🤖 AI Summary
This work addresses the inefficiency and poor transferability of existing large language model (LLM) text embedding methods, which require full retraining when changing backbone architectures. The authors propose PromptEmbedder, the first approach to decouple embedding knowledge from backbone weights by employing a dual-LLM architecture: task-specific knowledge is encoded into a dedicated Prompting LLM via differentiable soft prompt generation and continuous relaxation mechanisms. By freezing the embedding LLM and introducing only a lightweight linear alignment matrix, the method efficiently adapts to new backbones.

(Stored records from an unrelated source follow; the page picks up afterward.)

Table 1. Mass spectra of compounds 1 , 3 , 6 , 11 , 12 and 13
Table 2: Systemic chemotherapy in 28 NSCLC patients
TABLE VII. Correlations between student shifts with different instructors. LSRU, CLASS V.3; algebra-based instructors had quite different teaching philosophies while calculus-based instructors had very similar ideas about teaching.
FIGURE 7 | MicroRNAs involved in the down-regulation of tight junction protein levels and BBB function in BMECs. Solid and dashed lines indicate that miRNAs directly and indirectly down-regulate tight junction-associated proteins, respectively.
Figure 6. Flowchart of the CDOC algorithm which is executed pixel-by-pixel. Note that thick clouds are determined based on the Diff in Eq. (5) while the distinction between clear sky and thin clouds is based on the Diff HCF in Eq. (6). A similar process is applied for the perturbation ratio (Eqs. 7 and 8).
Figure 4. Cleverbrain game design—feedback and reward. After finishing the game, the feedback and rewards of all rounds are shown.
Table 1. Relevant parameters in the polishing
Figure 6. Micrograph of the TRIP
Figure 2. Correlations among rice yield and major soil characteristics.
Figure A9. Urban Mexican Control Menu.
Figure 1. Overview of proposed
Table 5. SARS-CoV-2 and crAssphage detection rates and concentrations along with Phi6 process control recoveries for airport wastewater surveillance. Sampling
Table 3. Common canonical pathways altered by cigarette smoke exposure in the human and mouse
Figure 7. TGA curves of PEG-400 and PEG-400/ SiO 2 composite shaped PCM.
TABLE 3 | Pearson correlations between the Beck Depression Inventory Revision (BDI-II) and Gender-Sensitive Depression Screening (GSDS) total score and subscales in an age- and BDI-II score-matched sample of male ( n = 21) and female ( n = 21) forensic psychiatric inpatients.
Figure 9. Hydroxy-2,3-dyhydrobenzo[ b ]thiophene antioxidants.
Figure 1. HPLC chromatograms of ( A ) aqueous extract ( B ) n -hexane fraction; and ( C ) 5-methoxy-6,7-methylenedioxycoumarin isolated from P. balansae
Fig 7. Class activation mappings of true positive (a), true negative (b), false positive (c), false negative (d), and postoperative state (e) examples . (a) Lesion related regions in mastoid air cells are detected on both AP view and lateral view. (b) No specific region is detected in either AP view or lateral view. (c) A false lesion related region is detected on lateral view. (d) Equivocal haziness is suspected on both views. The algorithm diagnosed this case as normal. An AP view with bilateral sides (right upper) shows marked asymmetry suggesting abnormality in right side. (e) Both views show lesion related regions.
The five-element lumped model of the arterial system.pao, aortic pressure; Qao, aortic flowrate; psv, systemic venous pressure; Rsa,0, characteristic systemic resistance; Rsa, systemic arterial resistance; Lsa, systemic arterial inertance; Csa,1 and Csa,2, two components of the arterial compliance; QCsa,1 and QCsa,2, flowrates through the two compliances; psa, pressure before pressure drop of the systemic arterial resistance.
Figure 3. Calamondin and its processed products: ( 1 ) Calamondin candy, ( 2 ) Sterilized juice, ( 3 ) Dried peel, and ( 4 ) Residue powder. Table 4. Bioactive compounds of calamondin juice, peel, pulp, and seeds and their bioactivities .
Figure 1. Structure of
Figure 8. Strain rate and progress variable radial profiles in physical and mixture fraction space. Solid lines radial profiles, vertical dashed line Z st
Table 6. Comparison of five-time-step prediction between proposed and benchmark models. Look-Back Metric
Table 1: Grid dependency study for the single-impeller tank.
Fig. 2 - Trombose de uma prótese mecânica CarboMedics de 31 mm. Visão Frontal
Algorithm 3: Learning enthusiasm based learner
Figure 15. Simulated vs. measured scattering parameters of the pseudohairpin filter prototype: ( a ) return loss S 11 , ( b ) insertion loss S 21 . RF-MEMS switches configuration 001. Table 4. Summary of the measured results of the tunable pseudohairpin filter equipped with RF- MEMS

Evaluated on the MTEB benchmark, PromptEmbedder matches the performance of LoRA fine-tuning while reducing GPU memory usage by 40% and accelerating training by 3.7×, substantially enhancing cross-architecture scalability and generalization.
📝 Abstract
Large Language Models (LLMs) have demonstrated remarkable efficacy in text embedding, yet current adaptation methods like LoRA face significant bottlenecks in computational efficiency and cross-architecture transferability. Whenever a new backbone emerges, existing approaches require costly retraining from scratch. To address this, we propose PromptEmbedder, a novel dual-LLM framework that decouples embedding knowledge from specific backbone weights. PromptEmbedder utilizes a Prompting LLM to generate instruction-aware soft prompts for a frozen Embedding LLM via a differentiable generation process with continuous relaxation, ensuring full gradient flow during contrastive training. By localizing task-specific knowledge within the Prompting LLM, adapting to new architectures requires only retraining a lightweight linear alignment matrix. Evaluations on the MTEB benchmark show that PromptEmbedder achieves comparable performance with LoRA finetuning while reducing GPU memory by 40% and accelerating training by 3.7x. Our approach establishes a scalable, architecture-agnostic paradigm for efficient LLM-based representation learning.